What you have to do:
All the lines below need to be output exactly, apart from any images.

Transcribed page contents:
# # # # # # #

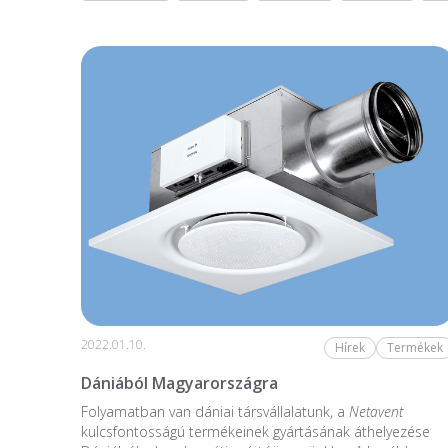
2022.01.10.
Hírek
Termékek
Dániából Magyarországra
Folyamatban van dániai társvállalatunk, a
Netavent
kulcsfontosságú termékeinek gyártásának áthelyezése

# # # # # # #

Reply to the exercise:
2022.01.10.
Hírek
Termékek
Dániából Magyarországra
Folyamatban van dániai társvállalatunk, a
Netavent
kulcsfontosságú termékeinek gyártásának áthelyezése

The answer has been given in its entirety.